Hi Capt:
I think the rule of thumb on machines is that bigger/heavier is always better?
Should be qualified a bit. You qualified your question a bit by stating that the mill purchase is a "want", not a need - so buy what you want.
DavidR8's advise is certainly correct - to a point. If you don't have power, space or machine moving abilities for a larger machine, then obviously bigger and heavier is not better, if you can't use it.
If space, power, weight are no issue for you - then a bigger machine is certainly more capable. This statement is still valid only up to a point. I have two manual mills:
- the smaller is an odd ball multi function tool room mill (called a "die sinker"). It is a very nice machine, extremely adaptable, but the movements / work envelop is pretty small (slightly smaller than the PM25 but 7x the weight).
- the larger is a regular knee mill, 10x48 table and has all the standard features / options that these were sold with - weight is ~#2700.

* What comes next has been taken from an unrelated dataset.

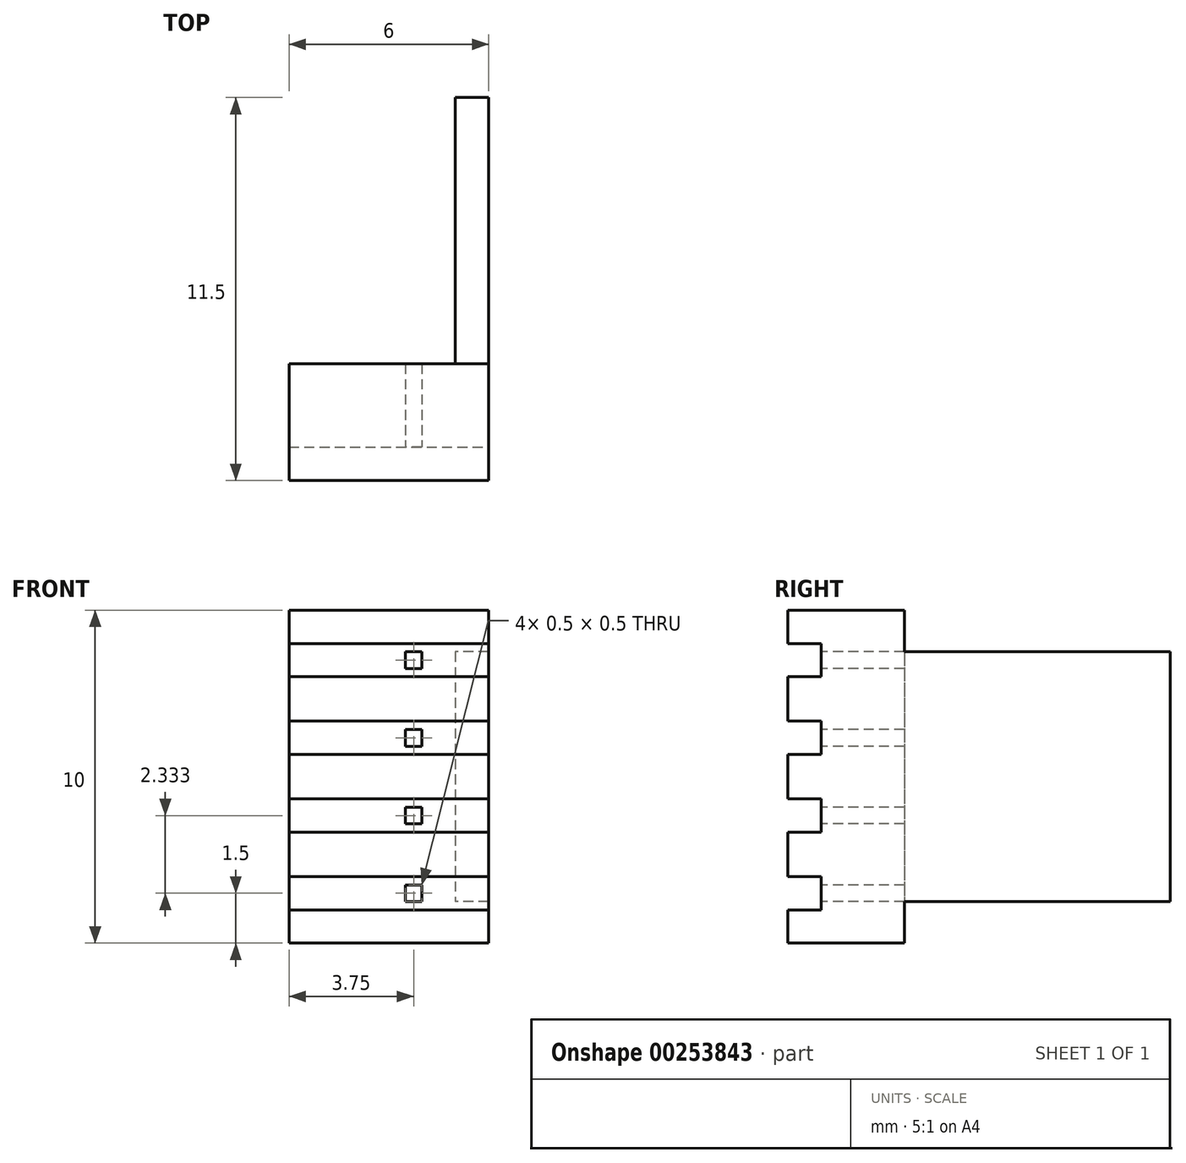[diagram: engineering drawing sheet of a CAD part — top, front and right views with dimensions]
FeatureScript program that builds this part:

My larger mill is significantly easier to use than the small one, since the movements are a decent size - so the set ups are simpler. While I see it as substantial piece of metal - it really is NOT a "big" mill - it is about the smallest mill that Cinci made.
Yes, there is much to be gained. The PM30 will give you significantly more capability than the PM25. They are both small machines, but if your projects (with vise and spindle tooling) will fit in the work envelop - then you will be fine. Lots of good work has been done on PM25/30 sized machines.